A Case Study in SDK Design

I’ve recently updated my Gofor WinPhone7 application to use a newer version of the YellowAPI WP7 SDK, and to my surprise there were a number of drastic changes in the new version. It took a bit of time to convert to the newer SDK, and I took a few notes of things I thought were a bit off while I was doing it. Here’s a summary that can be used as a case study in SDK design.

I want to start off this post by saying the Yellow API guys are awesome. They have a simple and easy to use web service for location-based searches, a great developer program, and are generous sponsors of all our HackDays and HackREGINA events. The dev team responds quickly to requests via their @YellowAPI twitter account, and they’re more than willing to work with any developers to help them release applications. When I tweeted that I had a few concerns with the new SDK design, they responded quite quickly that they’d be willing to listen to feedback and work on it. So here’s my feedback :)


First off, and this was the biggest thing with me, was the lack of documentation both in the source code and on the website. The website doesn’t mention anything more than “Refactored code, now easier to use”, and doesn’t link to any sort of migration document. When you’re updating your SDK, one of the first things you should do is provide a “here’s the changes you need to make if you’re migrating from an earlier version”. This helps all your existing developer base make the move, without having to take random shots in the dark at what needs to change.

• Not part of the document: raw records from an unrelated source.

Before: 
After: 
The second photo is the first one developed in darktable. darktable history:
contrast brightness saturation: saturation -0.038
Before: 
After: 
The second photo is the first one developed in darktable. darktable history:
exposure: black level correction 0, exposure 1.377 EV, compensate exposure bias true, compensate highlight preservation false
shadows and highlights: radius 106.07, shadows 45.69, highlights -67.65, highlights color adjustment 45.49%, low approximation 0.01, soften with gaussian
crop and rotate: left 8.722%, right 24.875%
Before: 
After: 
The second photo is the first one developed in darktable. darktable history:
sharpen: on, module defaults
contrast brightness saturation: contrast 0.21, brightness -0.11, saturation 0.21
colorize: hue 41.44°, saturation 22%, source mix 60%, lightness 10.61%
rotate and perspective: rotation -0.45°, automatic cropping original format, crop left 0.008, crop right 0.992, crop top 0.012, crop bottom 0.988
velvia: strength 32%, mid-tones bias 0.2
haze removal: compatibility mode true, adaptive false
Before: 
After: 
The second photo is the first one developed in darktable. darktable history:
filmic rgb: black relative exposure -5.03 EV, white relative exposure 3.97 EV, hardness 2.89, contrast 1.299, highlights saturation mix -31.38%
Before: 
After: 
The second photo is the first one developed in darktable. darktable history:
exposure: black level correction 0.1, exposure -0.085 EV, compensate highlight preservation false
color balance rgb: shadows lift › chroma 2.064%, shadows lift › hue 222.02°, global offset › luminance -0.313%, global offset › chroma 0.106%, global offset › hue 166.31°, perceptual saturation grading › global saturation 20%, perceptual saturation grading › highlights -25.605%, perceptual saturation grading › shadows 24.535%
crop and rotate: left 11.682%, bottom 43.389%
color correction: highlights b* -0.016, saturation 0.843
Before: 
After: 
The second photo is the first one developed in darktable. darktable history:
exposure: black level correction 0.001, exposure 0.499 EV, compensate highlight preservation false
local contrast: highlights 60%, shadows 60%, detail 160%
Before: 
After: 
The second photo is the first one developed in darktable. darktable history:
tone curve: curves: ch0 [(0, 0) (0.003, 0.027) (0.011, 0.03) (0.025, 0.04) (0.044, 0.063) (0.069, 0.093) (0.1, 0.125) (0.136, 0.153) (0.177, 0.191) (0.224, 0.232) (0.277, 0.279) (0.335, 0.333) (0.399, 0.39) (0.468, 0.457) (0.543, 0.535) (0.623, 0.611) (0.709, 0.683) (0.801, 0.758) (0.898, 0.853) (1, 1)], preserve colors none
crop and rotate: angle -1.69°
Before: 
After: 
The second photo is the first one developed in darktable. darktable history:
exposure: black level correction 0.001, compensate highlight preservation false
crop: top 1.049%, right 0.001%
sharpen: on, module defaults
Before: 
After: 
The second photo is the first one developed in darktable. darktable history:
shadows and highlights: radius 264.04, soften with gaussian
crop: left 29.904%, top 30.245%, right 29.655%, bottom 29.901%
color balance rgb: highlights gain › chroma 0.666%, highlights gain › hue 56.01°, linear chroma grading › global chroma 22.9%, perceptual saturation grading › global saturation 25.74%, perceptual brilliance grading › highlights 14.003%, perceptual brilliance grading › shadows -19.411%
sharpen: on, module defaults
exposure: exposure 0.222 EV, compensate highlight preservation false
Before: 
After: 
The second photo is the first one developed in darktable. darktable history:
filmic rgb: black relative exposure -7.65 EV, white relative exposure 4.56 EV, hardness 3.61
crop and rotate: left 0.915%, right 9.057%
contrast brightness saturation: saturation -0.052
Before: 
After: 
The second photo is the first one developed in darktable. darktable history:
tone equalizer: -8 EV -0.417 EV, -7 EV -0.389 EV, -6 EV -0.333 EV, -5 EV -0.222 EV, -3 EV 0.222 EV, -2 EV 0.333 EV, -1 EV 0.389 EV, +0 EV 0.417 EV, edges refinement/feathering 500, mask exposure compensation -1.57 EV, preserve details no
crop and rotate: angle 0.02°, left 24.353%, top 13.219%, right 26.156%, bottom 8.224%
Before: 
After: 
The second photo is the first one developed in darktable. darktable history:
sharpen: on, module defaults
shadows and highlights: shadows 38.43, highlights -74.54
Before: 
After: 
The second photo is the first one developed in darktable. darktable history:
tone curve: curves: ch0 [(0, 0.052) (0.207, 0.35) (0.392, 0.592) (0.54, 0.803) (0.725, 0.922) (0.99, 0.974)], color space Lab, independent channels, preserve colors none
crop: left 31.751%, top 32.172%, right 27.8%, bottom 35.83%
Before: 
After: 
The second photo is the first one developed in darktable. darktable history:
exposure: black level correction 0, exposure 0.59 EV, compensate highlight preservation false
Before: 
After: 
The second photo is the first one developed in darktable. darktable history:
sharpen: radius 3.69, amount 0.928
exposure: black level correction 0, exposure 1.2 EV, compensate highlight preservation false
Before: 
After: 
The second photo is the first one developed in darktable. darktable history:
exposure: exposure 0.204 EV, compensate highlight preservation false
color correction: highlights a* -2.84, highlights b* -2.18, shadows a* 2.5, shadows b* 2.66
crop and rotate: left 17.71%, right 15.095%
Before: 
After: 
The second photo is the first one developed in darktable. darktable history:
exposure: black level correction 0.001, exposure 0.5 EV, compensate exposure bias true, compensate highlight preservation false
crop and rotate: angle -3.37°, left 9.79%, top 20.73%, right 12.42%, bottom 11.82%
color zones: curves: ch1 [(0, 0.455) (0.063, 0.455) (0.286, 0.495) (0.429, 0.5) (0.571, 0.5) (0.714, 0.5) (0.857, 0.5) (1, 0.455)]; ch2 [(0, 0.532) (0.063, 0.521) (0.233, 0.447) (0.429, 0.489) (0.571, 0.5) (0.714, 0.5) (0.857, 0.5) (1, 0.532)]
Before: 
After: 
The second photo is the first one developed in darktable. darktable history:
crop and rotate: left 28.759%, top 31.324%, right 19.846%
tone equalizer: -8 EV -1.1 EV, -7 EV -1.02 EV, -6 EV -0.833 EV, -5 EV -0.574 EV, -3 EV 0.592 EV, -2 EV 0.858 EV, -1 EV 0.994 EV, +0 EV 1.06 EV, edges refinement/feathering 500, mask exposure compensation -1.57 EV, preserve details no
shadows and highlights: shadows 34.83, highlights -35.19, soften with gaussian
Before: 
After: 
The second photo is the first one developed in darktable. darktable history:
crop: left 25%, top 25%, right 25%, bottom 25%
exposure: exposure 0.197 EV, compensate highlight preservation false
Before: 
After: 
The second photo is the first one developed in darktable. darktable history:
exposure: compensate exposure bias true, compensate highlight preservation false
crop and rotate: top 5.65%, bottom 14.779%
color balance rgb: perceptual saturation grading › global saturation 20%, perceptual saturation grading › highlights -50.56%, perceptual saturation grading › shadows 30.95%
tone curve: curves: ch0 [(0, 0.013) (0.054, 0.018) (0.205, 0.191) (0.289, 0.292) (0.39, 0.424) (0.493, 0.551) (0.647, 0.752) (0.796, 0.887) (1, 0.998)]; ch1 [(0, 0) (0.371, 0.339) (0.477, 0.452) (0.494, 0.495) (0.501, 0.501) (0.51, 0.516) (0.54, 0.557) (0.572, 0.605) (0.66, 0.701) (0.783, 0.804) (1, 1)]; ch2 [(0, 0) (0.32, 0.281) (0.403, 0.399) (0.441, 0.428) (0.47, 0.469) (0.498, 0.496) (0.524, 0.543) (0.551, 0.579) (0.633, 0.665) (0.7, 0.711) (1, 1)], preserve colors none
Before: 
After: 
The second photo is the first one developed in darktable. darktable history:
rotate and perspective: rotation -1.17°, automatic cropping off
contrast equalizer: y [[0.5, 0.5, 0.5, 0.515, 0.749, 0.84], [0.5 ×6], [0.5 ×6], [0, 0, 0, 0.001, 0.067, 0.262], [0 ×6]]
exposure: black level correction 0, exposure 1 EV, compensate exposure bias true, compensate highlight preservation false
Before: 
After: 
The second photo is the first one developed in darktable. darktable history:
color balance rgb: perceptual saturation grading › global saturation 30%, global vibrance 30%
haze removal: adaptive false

Something else that would’ve made it eaiser would be code-level comments. You know, the nifty intellisense notes you get when you’re filling in the parameters for a method or class? Those are the easiest and most accessable form of documentation you could have in an SDK as they’re always right there, telling the developer exactly what you expect for input. One example was the change to their FindBusinesses method. They went from a method that took a bunch of specific arguments, to something that just takes “what” and “where”. The what I can understand, but the where was just a string argument. To search at a specific city, you’d give the city name, but how do you pass coordinates? You actually need to look at their web serivces’ documentation and find out that coordinates need to be passed in a “cZ{long},{lat}” format. And I wasn’t even sure if that was the right way to do it until I tried it out. Having some level of inline comments, even if it was to just refer to the web service documentation, would’ve helped greatly.

3rd Party Requirements

The other major thing that kind of bothers me was the return type. Their SDK was refactored internally to use RestSharp for making web service calls. Which is a great library, and I highly recommend anyone who wants a better way to interact with restful web services to use. But, the YellowAPI SDK actually returns the RestResponse object from the RestSharp library. Now I have to learn what the heck a RestResponse object is and how I get data from it. This is a change from the previous SDK, where they returned typed objects representing the data and any error(s) that may have occured. I think returning a specific YellowAPI object rather than another 3rd party library’s object would be the preferred way of handling return values.

Non-intuitive Names

Another change that was a bit of a switch was the way a YellowAPI service object is created. Before, they were using a static class on which you’d set your app key, password, and other properties and then call methods against directly. Now they have an abstract class and concrete implementation with a constructor that takes those credential arguments. I do agree with the switch away from a static class, as that helps with being able to mock out and test your code (although an interface instead of an abstract class might’ve been better). I would’ve liked some documentation on the change in how you provide your credentials however. Also, the concrete class is called YellowAPIImpl, which is a pretty awkward class name, and I probably would’ve had to go searching for it if it wasn’t for resharper. Overall not big changes for an intermediate developer, but for any beginners it might be too confusing and create a road block preventing new people from using the SDK.

All in all the SDK still works, and it comes with a sample project when you download it to give you a good idea of how it can be used in an application, but there are definitely a few things that could be improved upon. Most of these relate to having documentation available, and lowering the required understanding to use the SDK. I shouldn’t have to go exploring if I just want to fool around with an SDK, it should be as accessable as possible.